The article on reading TP is on my blog.  http://www.suburbandestiny.com/?p=845

Dropping a pi or e is a disaster for readability, except in a few cases such as if the DO or post-pi phrase is a two word pronoun, like mi mute, sina mute, because no one shuffles mi mute even when they could.

Dropping the head of a proper noun phrase is not a problem at all for readability. Likewise, adding li after mi and sina.  Dropping the ala X from the X ala X pattern in yes no questions doesn't affect readability at all.

The complete list is longish & tedious unless you're interested in TP.

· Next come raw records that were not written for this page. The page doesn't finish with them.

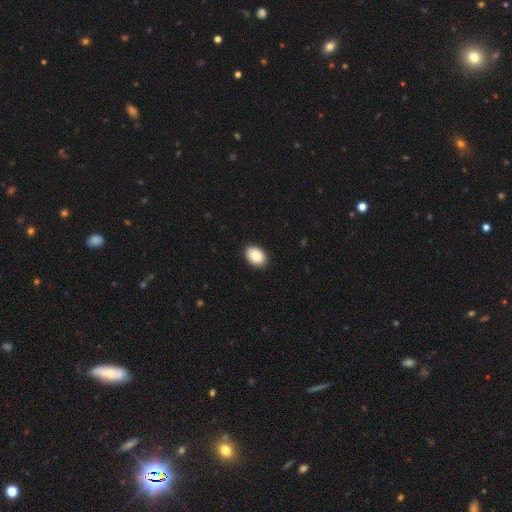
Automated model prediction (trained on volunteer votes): This appears to be a smooth galaxy with no disk features (87%) that is in between round and cigar-shaped (82%). Merging: none (90%).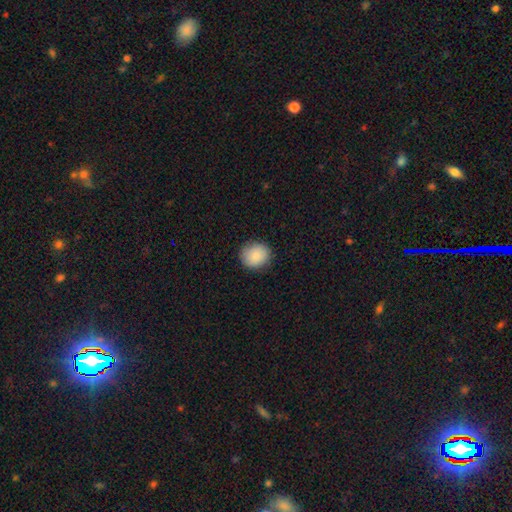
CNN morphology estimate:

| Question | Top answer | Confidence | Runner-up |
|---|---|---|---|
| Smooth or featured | smooth | 88% | star or artifact (7%) |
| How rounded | round | 78% | in between (21%) |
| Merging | none | 87% | minor disturbance (10%) |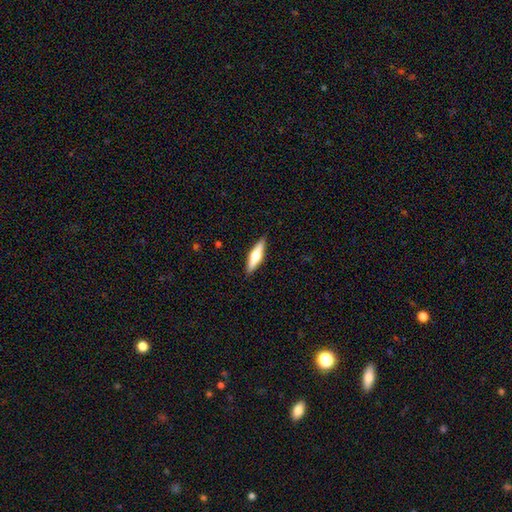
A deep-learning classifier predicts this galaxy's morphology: This appears to be a featured or disk galaxy (50%) viewed edge-on (96%). Merging: none (90%).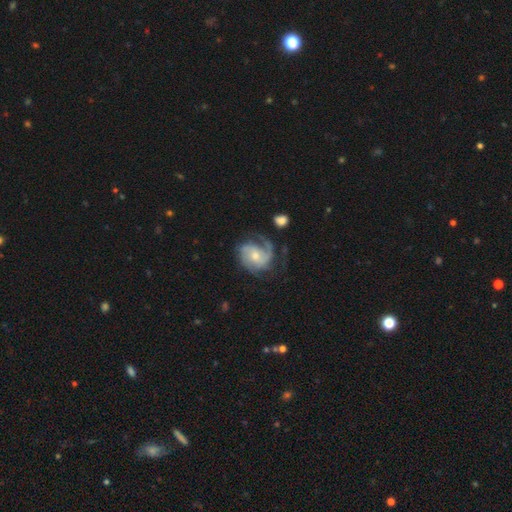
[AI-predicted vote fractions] Smooth or featured: featured or disk — 80% (smooth — 15%)
Edge-on disk: no — 98% (yes — 2%)
Bar: no — 60% (weak — 34%)
Spiral arms: yes — 94% (no — 6%)
Spiral winding: medium — 43% (tight — 33%)
Spiral arm count: 2 — 37% (1 — 23%)
Bulge size: moderate — 47% (small — 46%)
Merging: none — 51% (major disturbance — 24%)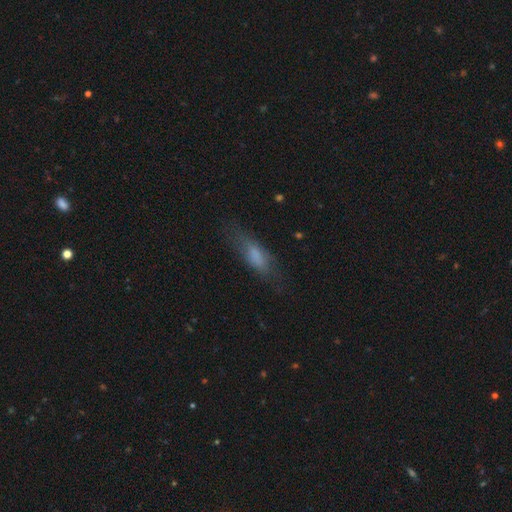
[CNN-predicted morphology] smooth_or_featured: smooth (p=0.66) [alt: featured or disk p=0.25]
how_rounded: cigar-shaped (p=0.52) [alt: in between p=0.46]
merging: none (p=0.67) [alt: minor disturbance p=0.21]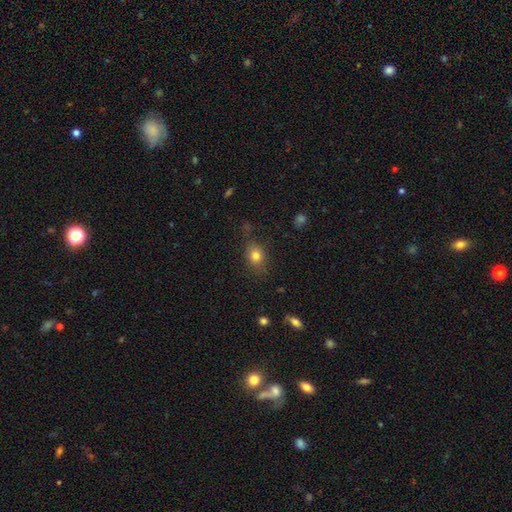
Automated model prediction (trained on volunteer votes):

Again, the only pattern I see is that when items are marked multiple times, it doesn't hurt to drop the extra marks (double marked questions, double marked pronoun possessor phrases).  And back to the original question, these feature also seem like the least stable syntactic features, most likely to be lost over time.

Matthew Martin


--- In engelang@yahoogroups.com, MorphemeAddict <lytlesw@...> wrote:
>
> On Fri, Apr 15, 2011 at 4:17 PM, MatthewDeanMartin <matt@...
> > wrote:
> 
> >
> >
> > re: language learned from books get "reset"
> > Ah, good observation. I'm reading "The Last Lingua Franca" and this
> > phenomena is accredited for why lingua francas seem to be more stable,
> > especially where they are being used outside of the range where that
> > language is a mother tongue. [Taglish certainly looks like a counter
> > example, I'm not trying to say this is a law of physic or anything]
> >
> > re: noisy room & redundancy
> > Hmm. Maybe these are all the same problem. The problem of language change
> > over time is not unlike language change as it goes through a noisy telephone
> > connection.
> >
> As you've already mentioned, redundancy is one way to minimize the noise
> problem. I don't like redundancy in my conlang projects, but they haven't
> been thoroughly tested.
> 
> >
> > The ultimate in engineered protocols would be a sort of check sum. I've
> > been trying to think up a checksum that could be applied to language, but I
> > haven't though of one.
> >
> > I also have been noticing how certain mistakes in toki pona are
> > recoverable, i.e. if you make the mistake the meaning isn't lost, but other
> > mistakes, if you make the mistake, the sentence is gibberish. But I don't
> > have thing to generalize yet.
> >
> I'd like to hear what you find about this, i.e., what kinds of errors are
> major, and which are minor.
> 
> >
> > As Esperanto example would be eroded "n", which can be dropped without too
> > much loss because people use SVO ordering in addition to accusative marking.
> >
> This is why in Ido the accusative '-n' was dropped unless the word order is
> unusual. For Ido, it's a trade-off: either use strict (SVO) word order or
> mark the object.
> My projects all use strict (VSO) word order, so there are no cases.